Given the average evening of a “first responder” on his Liverpool beat can range from dealing with fights between neighbours to fatal road smashes, there is no denying the demands of the job. There is more to Chris’s story, though, than one or two bad nights at the office. All Chris wants, he says, is to do some good, to make a difference, but is it too late?
The Responder is written by former police officer Tony Schumaker and comes with a convincing air of authenticity. Particularly in the opening episode, Freeman’s portrait of a city copper on the verge has echoes of Training Day, the 2001 movie with Denzel Washington. Just as that drama was deemed a departure for Washington, a walk on the wilder side, so some may see Freeman’s cop as being a long way from lovely Tim in The Office or Bilbo Baggins.
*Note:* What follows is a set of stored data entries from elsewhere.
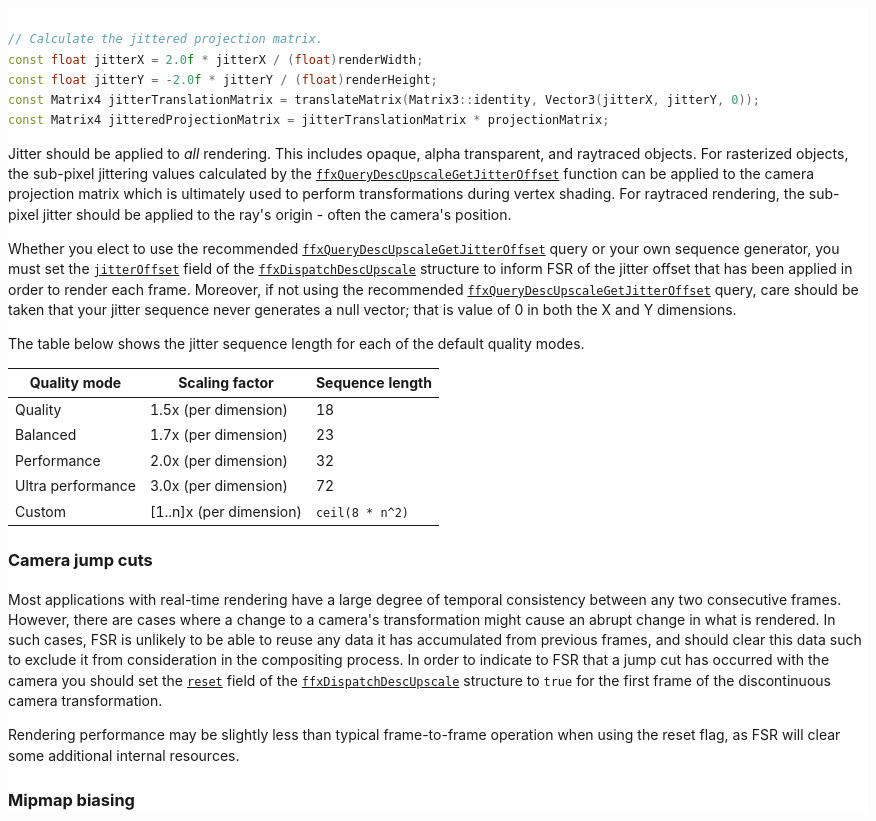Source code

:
 ``` CPP

// Calculate the jittered projection matrix.
const float jitterX = 2.0f * jitterX / (float)renderWidth;
const float jitterY = -2.0f * jitterY / (float)renderHeight;
const Matrix4 jitterTranslationMatrix = translateMatrix(Matrix3::identity, Vector3(jitterX, jitterY, 0));
const Matrix4 jitteredProjectionMatrix = jitterTranslationMatrix * projectionMatrix;
```

Jitter should be applied to *all* rendering. This includes opaque, alpha transparent, and raytraced objects. For rasterized objects, the sub-pixel jittering values calculated by the [`ffxQueryDescUpscaleGetJitterOffset`](../../Kits/FidelityFX/upscalers/include/ffx_upscale.h#L138) function can be applied to the camera projection matrix which is ultimately used to perform transformations during vertex shading. For raytraced rendering, the sub-pixel jitter should be applied to the ray's origin - often the camera's position.

Whether you elect to use the recommended [`ffxQueryDescUpscaleGetJitterOffset`](../../Kits/FidelityFX/upscalers/include/ffx_upscale.h#L138) query or your own sequence generator, you must set the [`jitterOffset`](../../Kits/FidelityFX/upscalers/include/ffx_upscale.h#L93) field of the [`ffxDispatchDescUpscale`](../../Kits/FidelityFX/upscalers/include/ffx_upscale.h#L82) structure to inform FSR of the jitter offset that has been applied in order to render each frame. Moreover, if not using the recommended [`ffxQueryDescUpscaleGetJitterOffset`](../../Kits/FidelityFX/upscalers/include/ffx_upscale.h#L138) query, care should be taken that your jitter sequence never generates a null vector; that is value of 0 in both the X and Y dimensions.

The table below shows the jitter sequence length for each of the default quality modes.

 | Quality mode      | Scaling factor          | Sequence length |
 |-------------------|-------------------------|-----------------|
 | Quality           | 1.5x (per dimension)    | 18              |
 | Balanced          | 1.7x (per dimension)    | 23              |
 | Performance       | 2.0x (per dimension)    | 32              |
 | Ultra performance | 3.0x (per dimension)    | 72              |
 | Custom            | [1..n]x (per dimension) | `ceil(8 * n^2)` |

<h3>Camera jump cuts</h3>

Most applications with real-time rendering have a large degree of temporal consistency between any two consecutive frames. However, there are cases where a change to a camera's transformation might cause an abrupt change in what is rendered. In such cases, FSR is unlikely to be able to reuse any data it has accumulated from previous frames, and should clear this data such to exclude it from consideration in the compositing process. In order to indicate to FSR that a jump cut has occurred with the camera you should set the [`reset`](../../Kits/FidelityFX/upscalers/include/ffx_upscale.h#L101) field of the [`ffxDispatchDescUpscale`](../../Kits/FidelityFX/upscalers/include/ffx_upscale.h#L82) structure to `true` for the first frame of the discontinuous camera transformation.

Rendering performance may be slightly less than typical frame-to-frame operation when using the reset flag, as FSR will clear some additional internal resources.

<h3>Mipmap biasing</h3>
Yet take a look at some of his recent work, from the spiky comedy Breeders and Alan Bennett’s A Chip in the Sugar, to the crime drama A Confession, and The Responder, on which he is credited as a producer, seems an inevitable next step. Even in lighter fare there was depth and edge to Freeman’s characters, be it Watson and his PTSD in Sherlock, or the maddeningly hesitant suitor of Dawn in The Office (which, can you believe, was two decades ago).
Now, if you have a Downton Abbey shaped hole in your life – and who does not? – may we cordially invite you to partake of The Gilded Age (Sky Atlantic and streaming service NOW from Tuesday). Created, executive produced and co-written by Julian Fellowes, the fellow behind Downton, it is a lavishly rendered tale of new money clashing with old in late 19th century New York.
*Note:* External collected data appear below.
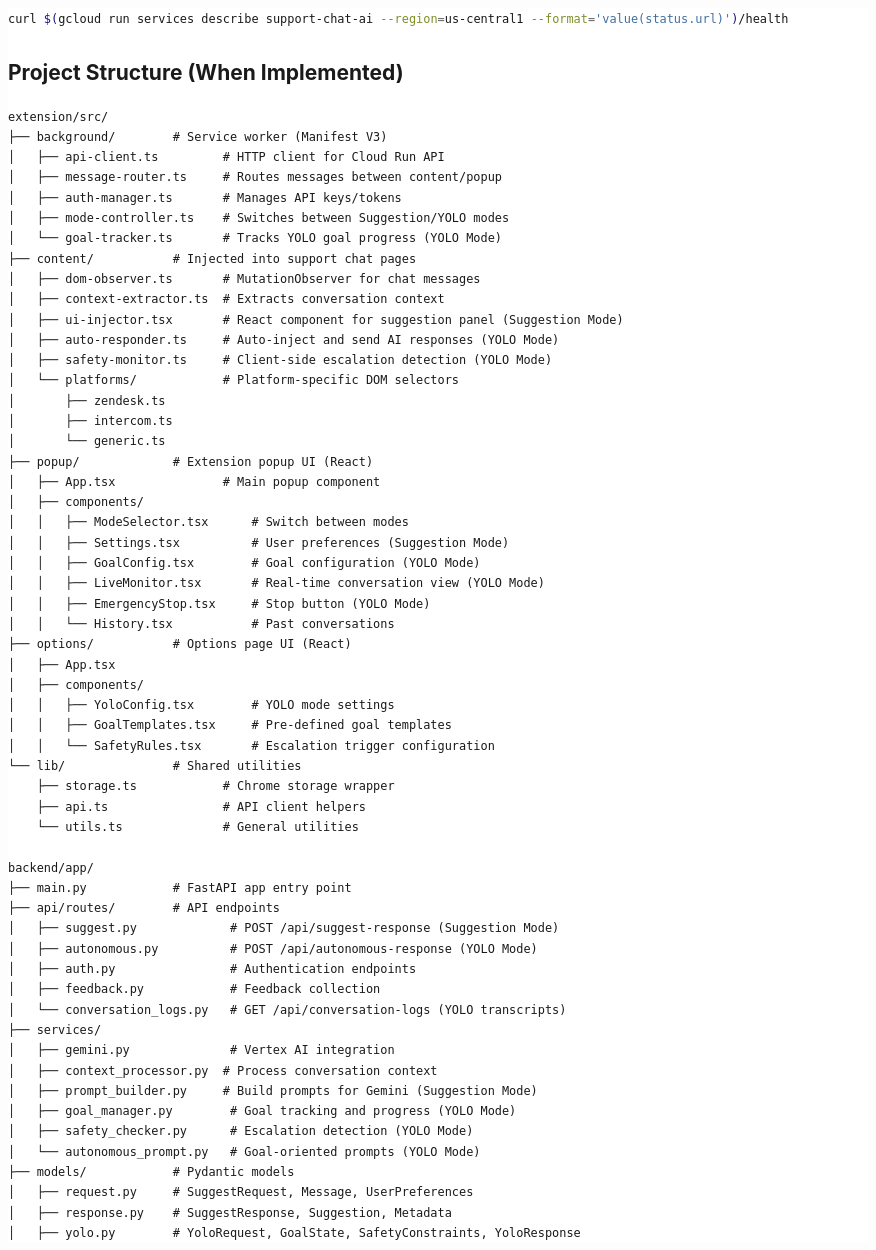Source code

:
 ```bash
curl $(gcloud run services describe support-chat-ai --region=us-central1 --format='value(status.url)')/health
```

## Project Structure (When Implemented)

```
extension/src/
├── background/        # Service worker (Manifest V3)
│   ├── api-client.ts         # HTTP client for Cloud Run API
│   ├── message-router.ts     # Routes messages between content/popup
│   ├── auth-manager.ts       # Manages API keys/tokens
│   ├── mode-controller.ts    # Switches between Suggestion/YOLO modes
│   └── goal-tracker.ts       # Tracks YOLO goal progress (YOLO Mode)
├── content/           # Injected into support chat pages
│   ├── dom-observer.ts       # MutationObserver for chat messages
│   ├── context-extractor.ts  # Extracts conversation context
│   ├── ui-injector.tsx       # React component for suggestion panel (Suggestion Mode)
│   ├── auto-responder.ts     # Auto-inject and send AI responses (YOLO Mode)
│   ├── safety-monitor.ts     # Client-side escalation detection (YOLO Mode)
│   └── platforms/            # Platform-specific DOM selectors
│       ├── zendesk.ts
│       ├── intercom.ts
│       └── generic.ts
├── popup/             # Extension popup UI (React)
│   ├── App.tsx               # Main popup component
│   ├── components/
│   │   ├── ModeSelector.tsx      # Switch between modes
│   │   ├── Settings.tsx          # User preferences (Suggestion Mode)
│   │   ├── GoalConfig.tsx        # Goal configuration (YOLO Mode)
│   │   ├── LiveMonitor.tsx       # Real-time conversation view (YOLO Mode)
│   │   ├── EmergencyStop.tsx     # Stop button (YOLO Mode)
│   │   └── History.tsx           # Past conversations
├── options/           # Options page UI (React)
│   ├── App.tsx
│   ├── components/
│   │   ├── YoloConfig.tsx        # YOLO mode settings
│   │   ├── GoalTemplates.tsx     # Pre-defined goal templates
│   │   └── SafetyRules.tsx       # Escalation trigger configuration
└── lib/               # Shared utilities
    ├── storage.ts            # Chrome storage wrapper
    ├── api.ts                # API client helpers
    └── utils.ts              # General utilities

backend/app/
├── main.py            # FastAPI app entry point
├── api/routes/        # API endpoints
│   ├── suggest.py             # POST /api/suggest-response (Suggestion Mode)
│   ├── autonomous.py          # POST /api/autonomous-response (YOLO Mode)
│   ├── auth.py                # Authentication endpoints
│   ├── feedback.py            # Feedback collection
│   └── conversation_logs.py   # GET /api/conversation-logs (YOLO transcripts)
├── services/
│   ├── gemini.py              # Vertex AI integration
│   ├── context_processor.py  # Process conversation context
│   ├── prompt_builder.py     # Build prompts for Gemini (Suggestion Mode)
│   ├── goal_manager.py        # Goal tracking and progress (YOLO Mode)
│   ├── safety_checker.py      # Escalation detection (YOLO Mode)
│   └── autonomous_prompt.py   # Goal-oriented prompts (YOLO Mode)
├── models/            # Pydantic models
│   ├── request.py     # SuggestRequest, Message, UserPreferences
│   ├── response.py    # SuggestResponse, Suggestion, Metadata
│   ├── yolo.py        # YoloRequest, GoalState, SafetyConstraints, YoloResponse
```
A star turn is provided by Christine Baranski, playing snooty grande dame Agnes van Rhijn) with Cynthia Nixon (Sex and the City) as her spinster sister, Ada. Living near them on Fifth Avenue are the spectacularly rich Russell family. Their wealth deriving from industry, the Russells have everything money can buy except a position in high society.
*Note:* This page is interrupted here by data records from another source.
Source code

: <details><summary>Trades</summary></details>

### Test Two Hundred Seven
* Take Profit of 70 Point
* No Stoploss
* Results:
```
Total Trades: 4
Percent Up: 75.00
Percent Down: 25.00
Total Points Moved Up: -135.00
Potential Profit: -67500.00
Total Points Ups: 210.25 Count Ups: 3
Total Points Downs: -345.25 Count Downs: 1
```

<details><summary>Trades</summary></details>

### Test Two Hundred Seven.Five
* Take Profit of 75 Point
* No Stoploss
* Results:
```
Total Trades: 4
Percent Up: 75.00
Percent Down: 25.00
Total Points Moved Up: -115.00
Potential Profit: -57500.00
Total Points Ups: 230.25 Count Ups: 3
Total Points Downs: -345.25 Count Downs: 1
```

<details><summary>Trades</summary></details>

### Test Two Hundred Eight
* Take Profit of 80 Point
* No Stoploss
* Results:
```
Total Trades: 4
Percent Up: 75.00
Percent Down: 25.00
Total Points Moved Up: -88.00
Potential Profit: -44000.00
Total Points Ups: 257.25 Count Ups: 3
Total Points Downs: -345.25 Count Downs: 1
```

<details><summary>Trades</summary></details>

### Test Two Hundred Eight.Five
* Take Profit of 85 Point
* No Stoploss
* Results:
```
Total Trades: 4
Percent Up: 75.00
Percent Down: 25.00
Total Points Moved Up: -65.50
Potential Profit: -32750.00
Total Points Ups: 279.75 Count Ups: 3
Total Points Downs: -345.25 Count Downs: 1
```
The link between the two households is recently orphaned Marian Brook (Louisa Jacobson), who has come to New York to live with her aunts Agnes and Ada. With headstrong Marian having new fangled ideas about a more equal society built on merit there are bound to be fireworks ahead.
Upstairs and downstairs there are waspish aunts, gossipy servants, haughty butlers, and ambitious ladies and their maids, much like Downton but with American accents. There is even a dog, with Pumpkin the King Charles taking the place of the late, great Isis as the pooch of the piece.
The costumes and settings are fabulous, particularly the Russells’ new mansion, and it is fascinating to see New York take shape as new money floods in.
If you have managed to beat the Covid times and get on a train lately you might have seen the presenter of Great Coastal Railway Journeys (BBC2, Monday-Friday, 6.30pm) on your travels. Red of trouser, orange of bobble hat, windswept countenance, brings back memories of the 1997 General Election? It’s that man Portillo again, and next week he, and his ever more retina-searing wardrobe, is in Scotland.
His five-part, 300-mile journey along the east coast of Scotland starts in Dunbar and takes him to Edinburgh, Stirling, Kirkcaldy (pronounced correctly), St Andrews, then Aberdeen before finishing at Peterhead. Along the way, as is his custom, he takes in the historical sights in the company of the best experts the researchers can find. If they are not around he gives viewers the benefit of his own opinions.
Portillo visited his grandparents in Kirkcaldy most summers, so he knows the area generally. There is still much for him to discover and experience though, from visiting Bass Rock to climbing Arthur’s Seat for the first time. Edinburgh, he coos, is “one of Britain’s most beautiful and distinguished cities”.Much of the praise is delivered while sporting a plaid suit complete with a tie in a luminous blue and green tartan. Splendid.